▸ Problem details:
Which lines in the records below contain the word "linejoin"? Report each of them.

▸ Excerpted records:
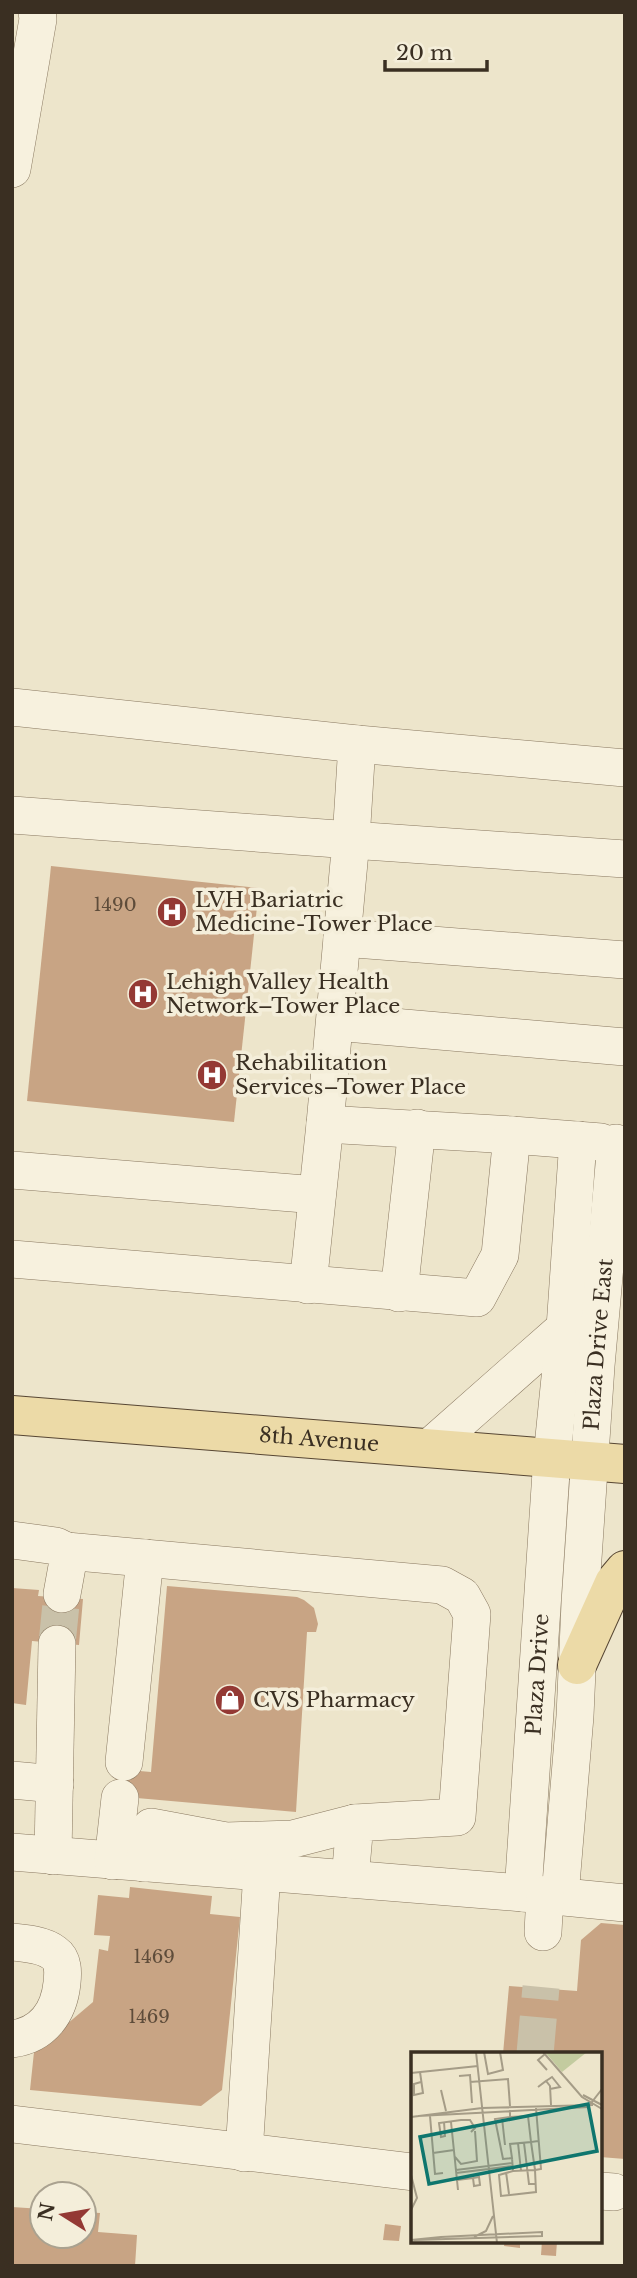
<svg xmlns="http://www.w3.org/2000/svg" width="637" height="2278" viewBox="0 0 637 2278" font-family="'Libre Baskerville',serif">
	<rect width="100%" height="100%" fill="#ede5cb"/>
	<!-- building -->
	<g fill="#c8a484">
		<polygon points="51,866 259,888 234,1122 27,1101"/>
		<polygon points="167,1586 297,1597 304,1600 314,1608 318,1624 316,1632 307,1632 296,1812 114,1796 117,1769 151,1772"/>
		<polygon points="12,1588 39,1590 38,1596 83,1599 79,1645 32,1641 26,1705 12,1703"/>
		<polygon points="130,1887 212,1896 210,1914 240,1917 222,2090 201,2106 30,2090 34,2052 93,2002 99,1949 108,1951 110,1936 94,1935 98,1895 129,1898"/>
		<polygon points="601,1923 625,1925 625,2159 600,2157 600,2054 503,2054 509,1986 577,1991 581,1940"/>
		<polygon points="12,2207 42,2209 42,2236 84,2236 84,2212 100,2213 98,2232 137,2235 135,2266 12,2266"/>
		<polygon points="385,2224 401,2226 399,2241 383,2240"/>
		<polygon points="505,2241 520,2241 520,2248 504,2246"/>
		<polygon points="542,2241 557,2241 556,2256 541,2255"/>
	</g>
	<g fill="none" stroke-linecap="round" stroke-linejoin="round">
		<!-- minor-tunnel -->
		<g stroke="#c9c1a9" stroke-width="37" stroke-dasharray="37 18" stroke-linecap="butt">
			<polyline points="57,1644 62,1594"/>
			<polyline points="535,2054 541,1987"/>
		</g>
		<!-- minor casing -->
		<g stroke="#897860" stroke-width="38">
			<g id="minor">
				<polyline points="12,169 38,19 37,12"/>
				<polyline points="12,707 357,744 625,768"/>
				<polyline points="357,744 351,840 625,859"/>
				<polyline points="12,815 351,840 325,1124 512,1135 500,1255 477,1298 12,1259"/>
				<polyline points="342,938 625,960"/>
				<polyline points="335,1022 625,1047"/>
				<polyline points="512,1135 601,1142"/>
				<polyline points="12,1170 317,1195"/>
				<polyline points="308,1285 325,1124"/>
				<polyline points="399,1293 417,1128"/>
				<polyline points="429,1448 565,1328"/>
				<polyline points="12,1540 56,1546 66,1551 68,1561 62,1594"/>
				<polyline points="66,1551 442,1585 462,1596 472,1614 457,1817 355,1823 350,1879"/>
				<polyline points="124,1762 145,1558"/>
				<polyline points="12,1780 55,1784"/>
				<polyline points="12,1852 523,1893 625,1903"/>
				<polyline points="53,1856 57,1644"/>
				<polyline points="113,1861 120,1798"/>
				<polyline points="144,1863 151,1827 226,1841 293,1839 355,1823"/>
				<path id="s1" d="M523,1893L552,1457L565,1328L578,1140"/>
				<path id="s2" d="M560,1896L575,1716L580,1603L596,1366L616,1143"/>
				<polyline points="543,1932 545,1895"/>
				<path d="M12,1942C25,1943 44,1945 54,1953C64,1960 63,1973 62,1983C59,2012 43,2035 12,2039"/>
				<polyline points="12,2124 413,2172"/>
				<polyline points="244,2153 262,1872"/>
				<polyline points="600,2191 614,2192"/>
			</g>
		</g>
		<!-- major casing -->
		<g stroke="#574633" stroke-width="40">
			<g id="major">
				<path id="s3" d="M12,1415L625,1464"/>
				<polyline points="577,1665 614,1583 625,1570"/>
			</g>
		</g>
		<!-- minor -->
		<use href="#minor" stroke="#f7f1de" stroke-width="37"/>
		<!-- major -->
		<use href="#major" stroke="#ecdaa7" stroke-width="38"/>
	</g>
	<!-- icons -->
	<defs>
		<g id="hospital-disc" transform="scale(1.575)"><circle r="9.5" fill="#943934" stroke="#f4eeda"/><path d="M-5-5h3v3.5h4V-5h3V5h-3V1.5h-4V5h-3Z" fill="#fff"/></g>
		<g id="shop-disc" transform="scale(1.575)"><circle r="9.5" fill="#943934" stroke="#f4eeda"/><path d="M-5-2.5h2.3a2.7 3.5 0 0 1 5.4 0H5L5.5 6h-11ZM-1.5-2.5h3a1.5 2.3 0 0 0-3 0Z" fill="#fff"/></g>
	</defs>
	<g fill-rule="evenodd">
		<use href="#hospital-disc" x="172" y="912"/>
		<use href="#hospital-disc" x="143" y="994"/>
		<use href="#hospital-disc" x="212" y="1075"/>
		<use href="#shop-disc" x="230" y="1700"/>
	</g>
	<g text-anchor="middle" stroke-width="7" stroke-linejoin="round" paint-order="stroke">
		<!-- number labels -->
		<g font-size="18" fill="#5e4c3a">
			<text x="115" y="911">1490</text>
			<text x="154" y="1963">1469</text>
			<text x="149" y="2023">1469</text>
		</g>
		<!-- poi labels -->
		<g font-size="21" fill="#3a2f22" stroke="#f4eeda" text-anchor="start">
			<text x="195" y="907">LVH Bariatric<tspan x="195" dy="24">Medicine-Tower Place</tspan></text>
			<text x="166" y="989">Lehigh Valley Health<tspan x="166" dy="24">Network–Tower Place</tspan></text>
			<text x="235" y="1070">Rehabilitation<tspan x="235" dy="24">Services–Tower Place</tspan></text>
			<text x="253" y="1707">CVS Pharmacy</text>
		</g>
		<!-- street labels -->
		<g font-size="21" fill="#3a2f22" stroke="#f4eeda">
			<text dy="7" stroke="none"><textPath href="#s2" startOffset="553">Plaza Drive East</textPath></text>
			<text dy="7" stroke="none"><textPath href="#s3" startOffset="308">8th Avenue</textPath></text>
			<text dy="7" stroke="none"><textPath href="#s1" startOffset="219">Plaza Drive</textPath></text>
		</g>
	</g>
	<!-- overview -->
	<g transform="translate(411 2052)">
		<rect width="191" height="191" fill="#ede5cb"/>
		<path d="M134,0H176L151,20Z" fill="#c3cb9f"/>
		<path fill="none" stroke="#a59c87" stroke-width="2" d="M65,0L86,191M73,0L77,22L92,18L89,0M132,0L171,45L191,57M134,2L127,8L136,18M9,20L12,41L3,43V32L10,30M0,21L67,14M48,24L59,23L61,51M135,29L141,25L149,35L139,37M59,30L97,27L99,54M127,35L135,29L139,34L140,53M30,38L35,59M172,43L191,53M125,56L130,117L124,118L120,90L127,89M99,58V65L84,67L92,107L101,106L99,92L120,90L117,64L99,65M7,64L177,55L191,37M19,64L24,122L32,121M0,65L71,56L182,53M91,66L94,93M33,70L34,84L30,85L28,71L50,68H59L64,76L60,80M40,70L47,138M107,91L110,119M113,91L118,132H124M22,101L43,98M44,105L50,112L66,109L64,79M101,106L102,119L88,123L90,144L125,140L124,118L102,119M45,118L101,111M95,120L98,142M45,121L102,114M0,123L6,146L0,158M46,128L62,126L68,125L69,133L63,134L62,126M63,185L75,179L82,164M0,188L30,185L131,180V184L3,188"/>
		<path fill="#0f766e" fill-opacity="0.15" stroke="#0f766e" stroke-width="3.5" d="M177,52L186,99L18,132L9,85Z"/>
		<rect width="191" height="191" fill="none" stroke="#3a2f22" stroke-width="3.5"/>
	</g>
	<!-- border -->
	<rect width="637" height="2278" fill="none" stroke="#3a2f22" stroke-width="28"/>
	<!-- north arrow -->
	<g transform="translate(63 2215) rotate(281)"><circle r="33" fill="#f4eeda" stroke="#aaa290" stroke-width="2"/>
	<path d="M0-5L12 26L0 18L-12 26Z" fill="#943934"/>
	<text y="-10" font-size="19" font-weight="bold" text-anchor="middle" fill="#3a2f22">N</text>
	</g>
	<!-- scale -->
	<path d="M385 60v10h102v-10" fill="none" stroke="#3a2f22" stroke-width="3.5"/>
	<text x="396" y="60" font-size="21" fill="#3a2f22" stroke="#f4eeda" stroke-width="5" paint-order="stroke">20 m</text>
</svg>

▸ Written solution:
	<g fill="none" stroke-linecap="round" stroke-linejoin="round">
	<g text-anchor="middle" stroke-width="7" stroke-linejoin="round" paint-order="stroke">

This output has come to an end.